От толчка у Славы перехватило дыхание и мелькнуло в мозгу:
- Да что же Это? Сейчас же в милицию сдадут.
Но вместо того, чтобы уйти или замолчать, он мощно возгласил соседу:
- Отыди!
- Как это "отыди"? - изумился тот. - Не дома, орать-то!
- Сие сугубая ектинья есть! А то и в морду можно!
- В морду? - переспросил сосед, медленно лиловея.
Тело Славы само развернулось, рука треснула соседа по уху. Сосед замахнулся для ответа. Его схватили. Схватили и Славу. Он с ужасом выдрался из схвативших его рук и с ужасом же слышал, как гремел:
- Не агарян, филистимлян и иноверных языцев одоления даруй!
Однако одоление было даровано агарянам и филистимлянам. Мнения разделились. Агаряне требовали милицию, филистимляне предлагали дать по шее. Победили филистимляне. От мощного пинка Слава пересек площадь, влетел в сквер и упал на скамейку.
- Позор, позор! - кричал на себя Слава своим голосом. - Позор, пропади, подлый!
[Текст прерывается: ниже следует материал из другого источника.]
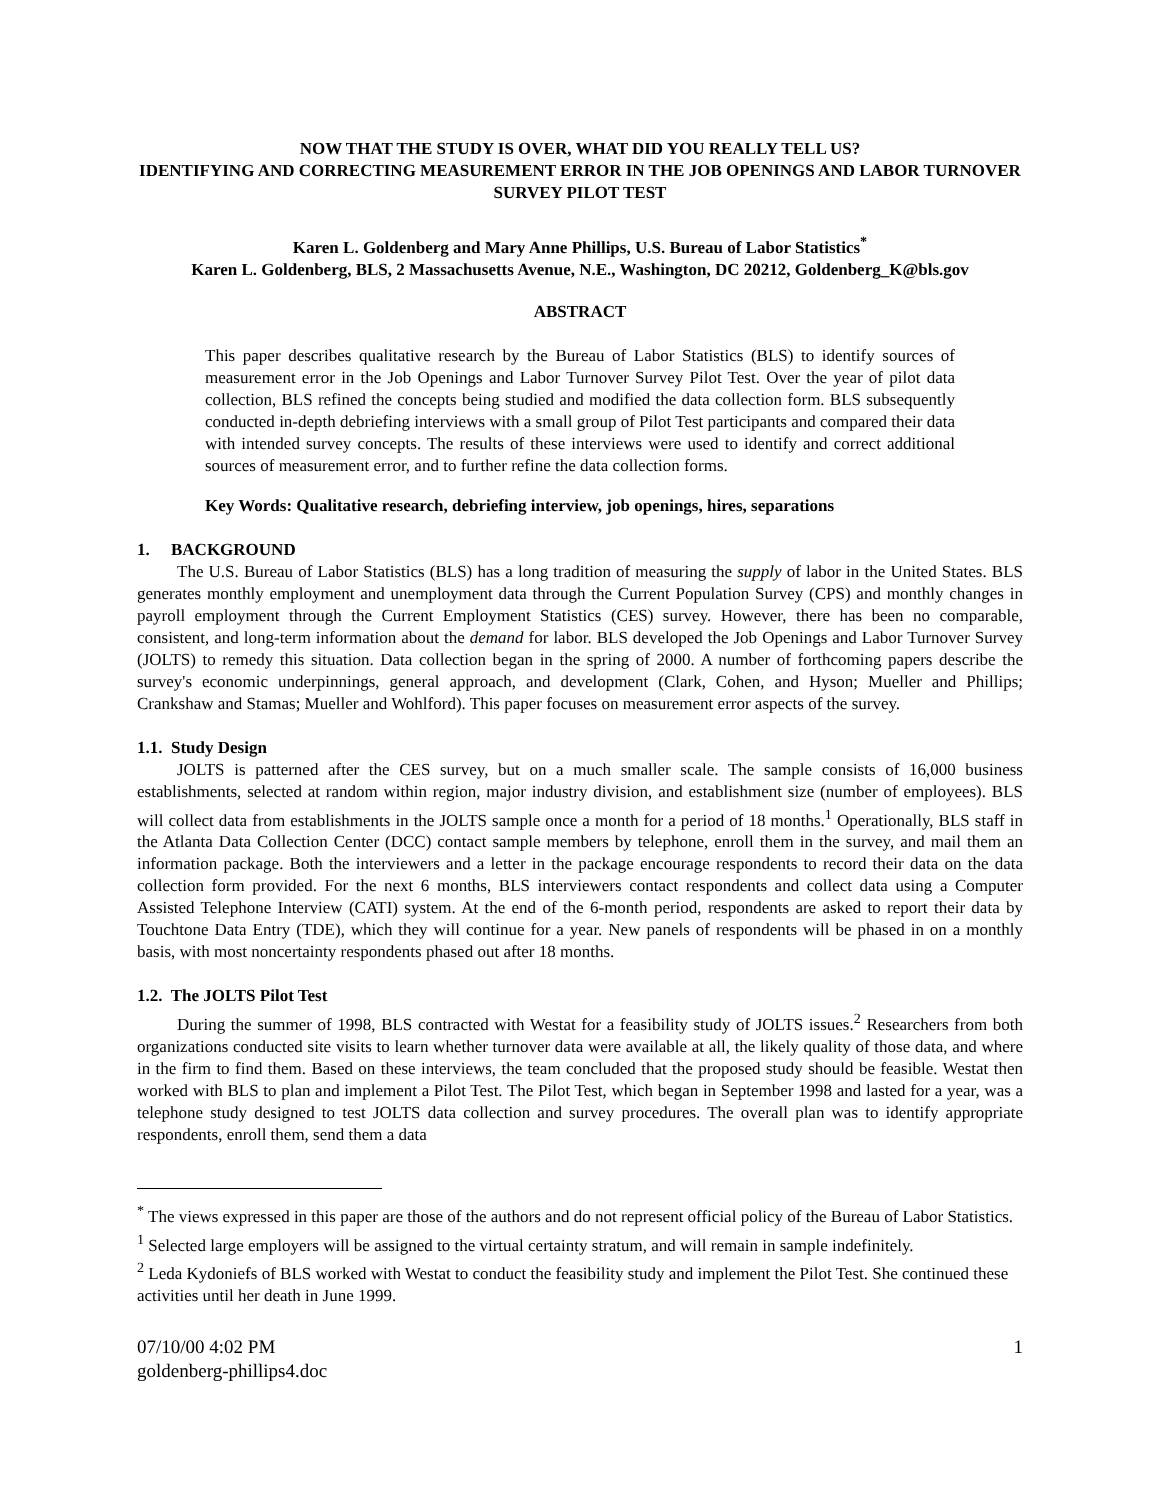NOW THAT THE STUDY IS OVER, WHAT DID YOU REALLY TELL US?
IDENTIFYING AND CORRECTING MEASUREMENT ERROR IN THE JOB OPENINGS AND LABOR TURNOVER SURVEY PILOT TEST
Karen L. Goldenberg and Mary Anne Phillips, U.S. Bureau of Labor Statistics<sup>*</sup>
Karen L. Goldenberg, BLS, 2 Massachusetts Avenue, N.E., Washington, DC 20212, Goldenberg_K@bls.gov
ABSTRACT
This paper describes qualitative research by the Bureau of Labor Statistics (BLS) to identify sources of measurement error in the Job Openings and Labor Turnover Survey Pilot Test. Over the year of pilot data collection, BLS refined the concepts being studied and modified the data collection form. BLS subsequently conducted in-depth debriefing interviews with a small group of Pilot Test participants and compared their data with intended survey concepts. The results of these interviews were used to identify and correct additional sources of measurement error, and to further refine the data collection forms.
Key Words: Qualitative research, debriefing interview, job openings, hires, separations
1. BACKGROUND
The U.S. Bureau of Labor Statistics (BLS) has a long tradition of measuring the supply of labor in the United States. BLS generates monthly employment and unemployment data through the Current Population Survey (CPS) and monthly changes in payroll employment through the Current Employment Statistics (CES) survey. However, there has been no comparable, consistent, and long-term information about the demand for labor. BLS developed the Job Openings and Labor Turnover Survey (JOLTS) to remedy this situation. Data collection began in the spring of 2000. A number of forthcoming papers describe the survey's economic underpinnings, general approach, and development (Clark, Cohen, and Hyson; Mueller and Phillips; Crankshaw and Stamas; Mueller and Wohlford). This paper focuses on measurement error aspects of the survey.
1.1. Study Design
JOLTS is patterned after the CES survey, but on a much smaller scale. The sample consists of 16,000 business establishments, selected at random within region, major industry division, and establishment size (number of employees). BLS will collect data from establishments in the JOLTS sample once a month for a period of 18 months.<sup>1</sup> Operationally, BLS staff in the Atlanta Data Collection Center (DCC) contact sample members by telephone, enroll them in the survey, and mail them an information package. Both the interviewers and a letter in the package encourage respondents to record their data on the data collection form provided. For the next 6 months, BLS interviewers contact respondents and collect data using a Computer Assisted Telephone Interview (CATI) system. At the end of the 6-month period, respondents are asked to report their data by Touchtone Data Entry (TDE), which they will continue for a year. New panels of respondents will be phased in on a monthly basis, with most noncertainty respondents phased out after 18 months.
1.2. The JOLTS Pilot Test
During the summer of 1998, BLS contracted with Westat for a feasibility study of JOLTS issues.<sup>2</sup> Researchers from both organizations conducted site visits to learn whether turnover data were available at all, the likely quality of those data, and where in the firm to find them. Based on these interviews, the team concluded that the proposed study should be feasible. Westat then worked with BLS to plan and implement a Pilot Test. The Pilot Test, which began in September 1998 and lasted for a year, was a telephone study designed to test JOLTS data collection and survey procedures. The overall plan was to identify appropriate respondents, enroll them, send them a data
<sup>*</sup> The views expressed in this paper are those of the authors and do not represent official policy of the Bureau of Labor Statistics.
<sup>1</sup> Selected large employers will be assigned to the virtual certainty stratum, and will remain in sample indefinitely.
<sup>2</sup> Leda Kydoniefs of BLS worked with Westat to conduct the feasibility study and implement the Pilot Test. She continued these activities until her death in June 1999.
07/10/00 4:02 PM
goldenberg-phillips4.doc
1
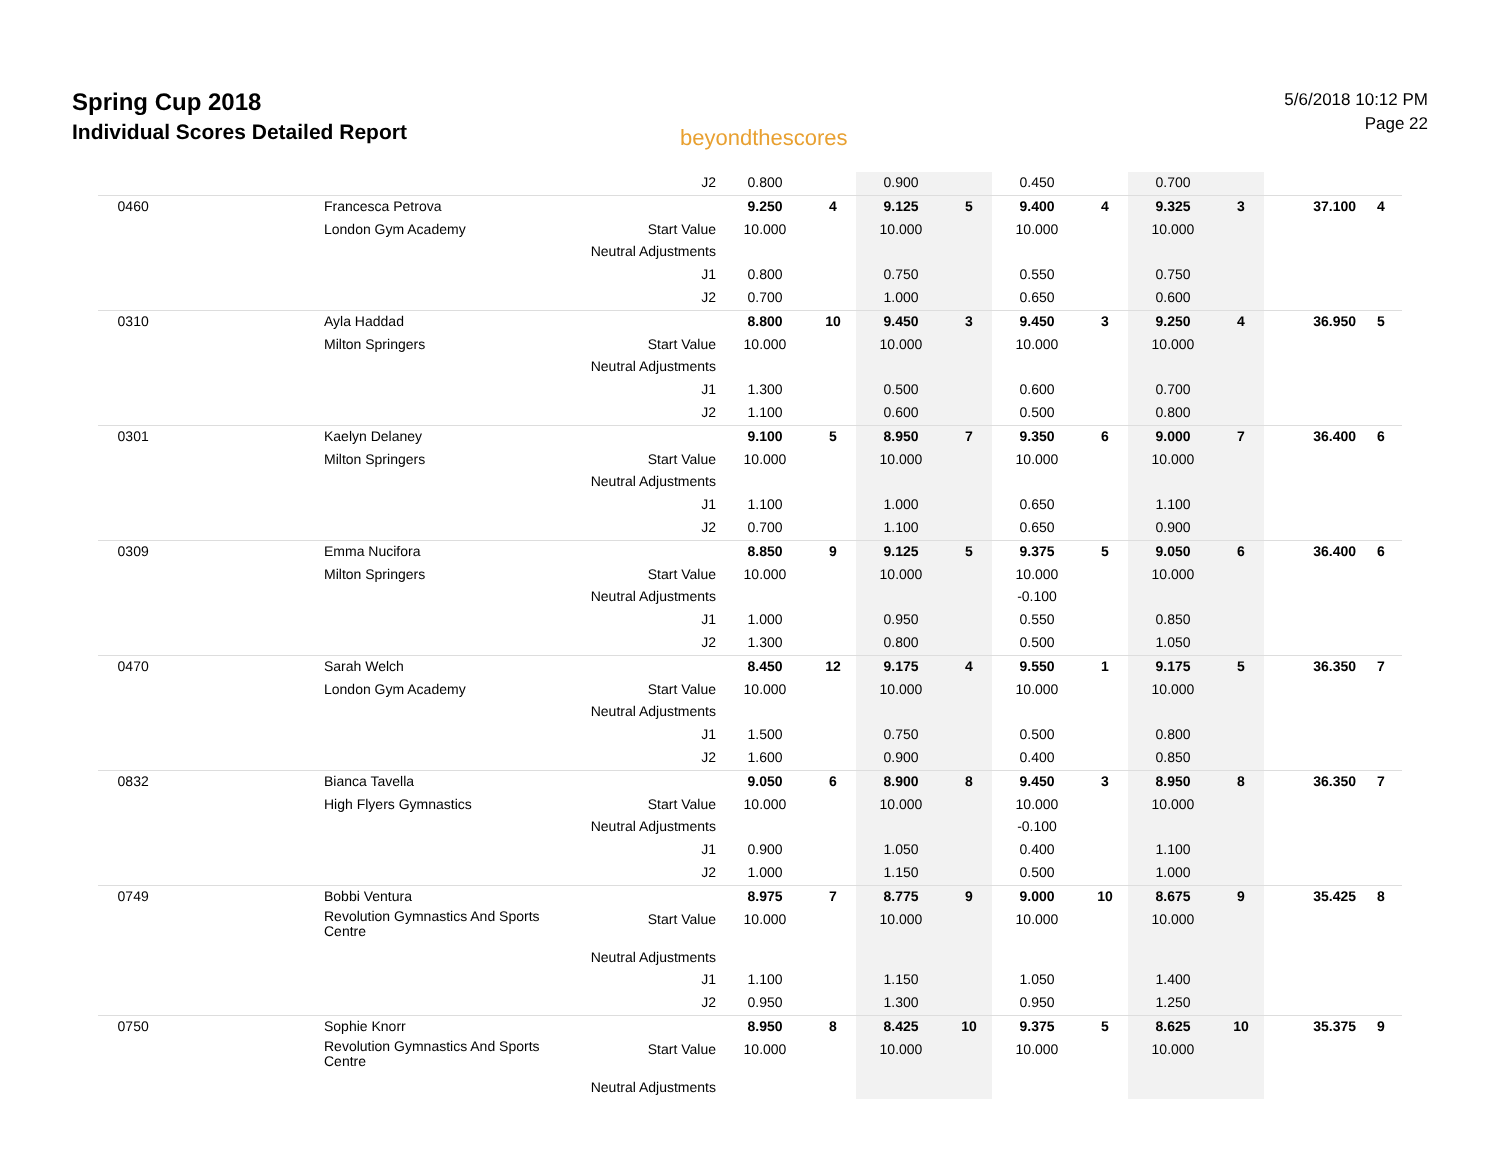Spring Cup 2018
Individual Scores Detailed Report
beyondthescores
5/6/2018 10:12 PM
Page 22
| | | J2 | 0.800 | | 0.900 | | 0.450 | | 0.700 | | | |
| 0460 | Francesca Petrova | | 9.250 | 4 | 9.125 | 5 | 9.400 | 4 | 9.325 | 3 | 37.100 | 4 |
| | London Gym Academy | Start Value | 10.000 | | 10.000 | | 10.000 | | 10.000 | | | |
| | | Neutral Adjustments | | | | | | | | | | |
| | | J1 | 0.800 | | 0.750 | | 0.550 | | 0.750 | | | |
| | | J2 | 0.700 | | 1.000 | | 0.650 | | 0.600 | | | |
| 0310 | Ayla Haddad | | 8.800 | 10 | 9.450 | 3 | 9.450 | 3 | 9.250 | 4 | 36.950 | 5 |
| | Milton Springers | Start Value | 10.000 | | 10.000 | | 10.000 | | 10.000 | | | |
| | | Neutral Adjustments | | | | | | | | | | |
| | | J1 | 1.300 | | 0.500 | | 0.600 | | 0.700 | | | |
| | | J2 | 1.100 | | 0.600 | | 0.500 | | 0.800 | | | |
| 0301 | Kaelyn Delaney | | 9.100 | 5 | 8.950 | 7 | 9.350 | 6 | 9.000 | 7 | 36.400 | 6 |
| | Milton Springers | Start Value | 10.000 | | 10.000 | | 10.000 | | 10.000 | | | |
| | | Neutral Adjustments | | | | | | | | | | |
| | | J1 | 1.100 | | 1.000 | | 0.650 | | 1.100 | | | |
| | | J2 | 0.700 | | 1.100 | | 0.650 | | 0.900 | | | |
| 0309 | Emma Nucifora | | 8.850 | 9 | 9.125 | 5 | 9.375 | 5 | 9.050 | 6 | 36.400 | 6 |
| | Milton Springers | Start Value | 10.000 | | 10.000 | | 10.000 | | 10.000 | | | |
| | | Neutral Adjustments | | | | | -0.100 | | | | | |
| | | J1 | 1.000 | | 0.950 | | 0.550 | | 0.850 | | | |
| | | J2 | 1.300 | | 0.800 | | 0.500 | | 1.050 | | | |
| 0470 | Sarah Welch | | 8.450 | 12 | 9.175 | 4 | 9.550 | 1 | 9.175 | 5 | 36.350 | 7 |
| | London Gym Academy | Start Value | 10.000 | | 10.000 | | 10.000 | | 10.000 | | | |
| | | Neutral Adjustments | | | | | | | | | | |
| | | J1 | 1.500 | | 0.750 | | 0.500 | | 0.800 | | | |
| | | J2 | 1.600 | | 0.900 | | 0.400 | | 0.850 | | | |
| 0832 | Bianca Tavella | | 9.050 | 6 | 8.900 | 8 | 9.450 | 3 | 8.950 | 8 | 36.350 | 7 |
| | High Flyers Gymnastics | Start Value | 10.000 | | 10.000 | | 10.000 | | 10.000 | | | |
| | | Neutral Adjustments | | | | | -0.100 | | | | | |
| | | J1 | 0.900 | | 1.050 | | 0.400 | | 1.100 | | | |
| | | J2 | 1.000 | | 1.150 | | 0.500 | | 1.000 | | | |
| 0749 | Bobbi Ventura | | 8.975 | 7 | 8.775 | 9 | 9.000 | 10 | 8.675 | 9 | 35.425 | 8 |
| | Revolution Gymnastics And Sports Centre | Start Value | 10.000 | | 10.000 | | 10.000 | | 10.000 | | | |
| | | Neutral Adjustments | | | | | | | | | | |
| | | J1 | 1.100 | | 1.150 | | 1.050 | | 1.400 | | | |
| | | J2 | 0.950 | | 1.300 | | 0.950 | | 1.250 | | | |
| 0750 | Sophie Knorr | | 8.950 | 8 | 8.425 | 10 | 9.375 | 5 | 8.625 | 10 | 35.375 | 9 |
| | Revolution Gymnastics And Sports Centre | Start Value | 10.000 | | 10.000 | | 10.000 | | 10.000 | | | |
| | | Neutral Adjustments | | | | | | | | | | |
И бас, бормочущий о "псах лютых смердящих, иже не ведают, что творят", вдруг замолчал и пропал, как и тот, первый чужой голос. И до самого дома Слава оставался один.
4
Реминисценция I
Самый раз было поразмыслить спокойно. Слава лежал на диване и усердно пытался разобраться в самом себе. Болезнь стала несомненной, но характер ее оставался загадочным. На обычную, так сказать, нормальную шизофрению, она походила мало. Слава, хоть и не психиатр, видел в себе странности, недопустимые в естественном умопомешательстве. Что у шизофреников сознание раздваивается, известно каждому. Больной, с одной стороны, обычный Петров или Дьяков, или, скажем, Перепустенко, а с другой стороны - Александр Македонский, Наполеон, или даже великий футболист Блохин - и обе его стороны схватываются в жестоком противоборстве. Разве не таким живописали этот вид шизофрении великие писатели - два Вильсона у Эдгара По, Джекил и Хайд у Стивенсона, Дориан Грей и его зловещий портрет у Уайльда? Раздвоение личности только раздвоение! А у него не раздвоение, а растроение! Во-первых, он сам, Станислав Соловьев, добрый, умный и прочее - в общем, вполне положительный и даже не акселерат. Справа от себя - и то же он сам - какой-то старорежимный подонок, трус, ничтожество. А слева - еще хуже - пьяный поп, либо выгнанный из монастыря монах - и тоже он сам. Черт возьми, а где сейчас монастыри? Трое в одном - чрезмерно даже для безумца! Тут что-то другое, что-то пострашней вульгарной шизофрении. Пилюлями и электрошоком от такой хвори не избавиться, надо прежде понять ее…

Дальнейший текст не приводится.